Guest post by by Mark Spivak
I was amused when asked to do a blog post on balancing life and writing. In truth, they can’t be balanced.
I’m not sure if writing is an obsessional activity, but I’m pretty certain that only obsessed people do it successfully. It is the type of endeavor that almost inevitably tends to obliterate any idea of balance in your life. I sometimes compare it to a serious disease: you may have periods of remission, you may have spans of years or decades when you pursue another form of endeavor—either to make money or to fulfill family obligations—but sooner or later you’ll relapse and start writing again.
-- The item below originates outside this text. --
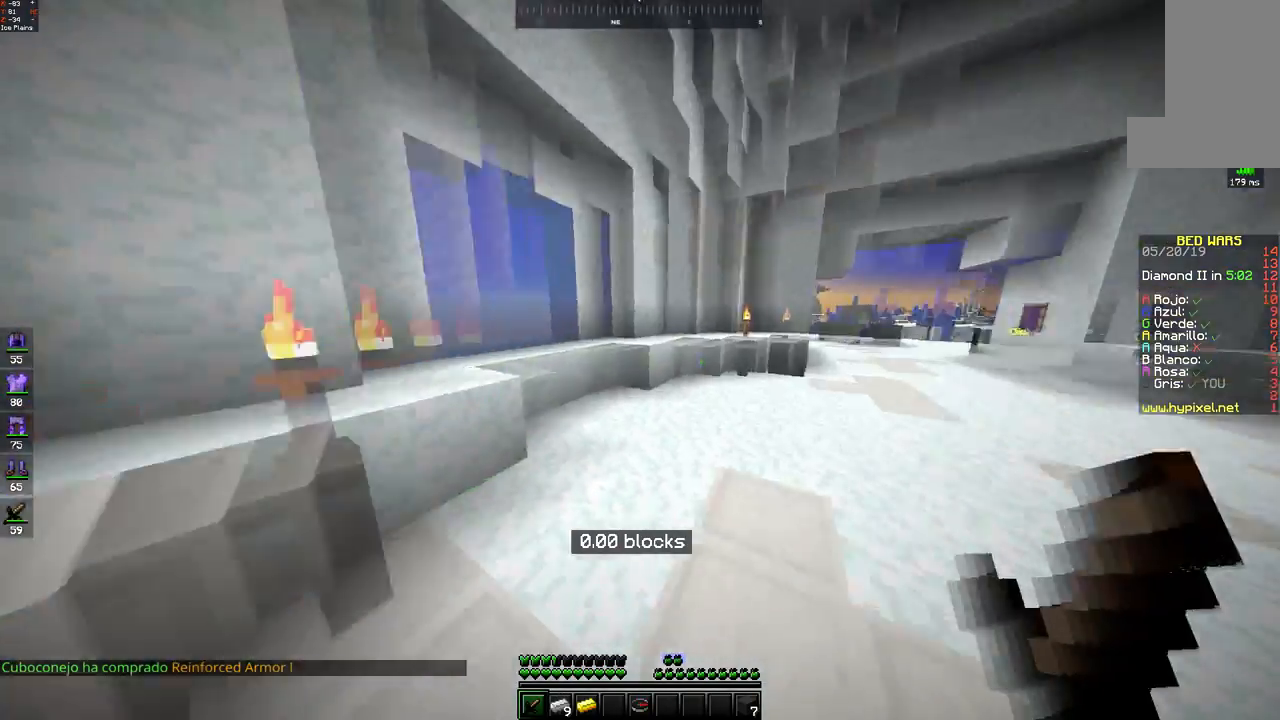
{"keys": ["w"], "mouse": [], "events": [[17, "d", "down"], [217, "d", "up"]]}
When you do, you’ll find it to be as consuming as a bonfire. Your work will be the first thing you think of when you wake in the morning, and the last thing you think about before you doze off to sleep. It will occupy most of your waking hours. You will appear distant to family and friends until you master the art of pretending to pay attention to what they’re saying, and until you become adept at participating in life events while actually thinking about the project you’re working on. The struggle to succeed will be so difficult and consuming that it will become hard to identify with those who are no similarly obsessed.
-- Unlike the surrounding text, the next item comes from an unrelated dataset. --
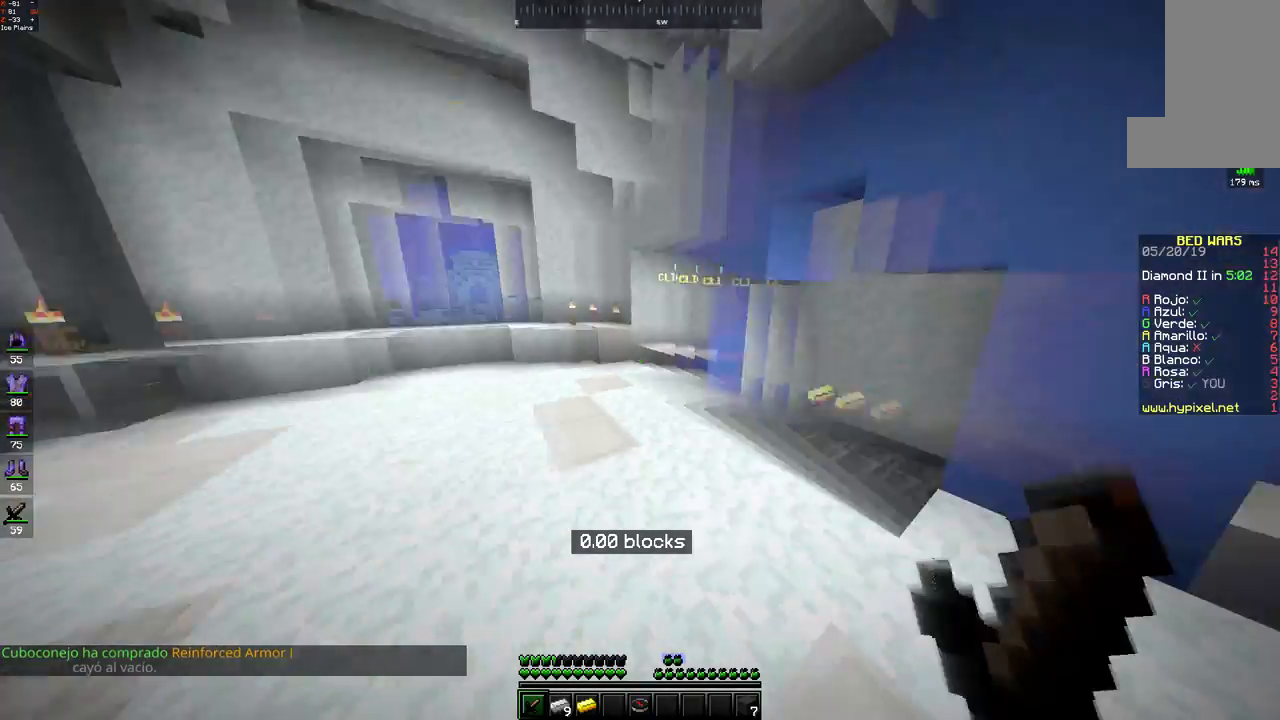
{"keys": ["a", "w"], "mouse": [], "events": [[117, "a", "down"]]}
So why do people do it? If you’re successful you can leave a legacy, and that’s no small thing. You will experience the exhilaration of feeling (as Allen Ginsberg said) like “the self-contained master of the universe.” When my first novel, Friend of the Devil, was accepted for publication, I felt linked to a chain of storytellers that went all the way back to Beowulf. Actually, it goes back further than that: to the time when cavemen went out to hunt and gather during the day, and sat in their cave at night telling the stories of their day’ adventures. It’s an amazing feeling, and it’s something worth striving for.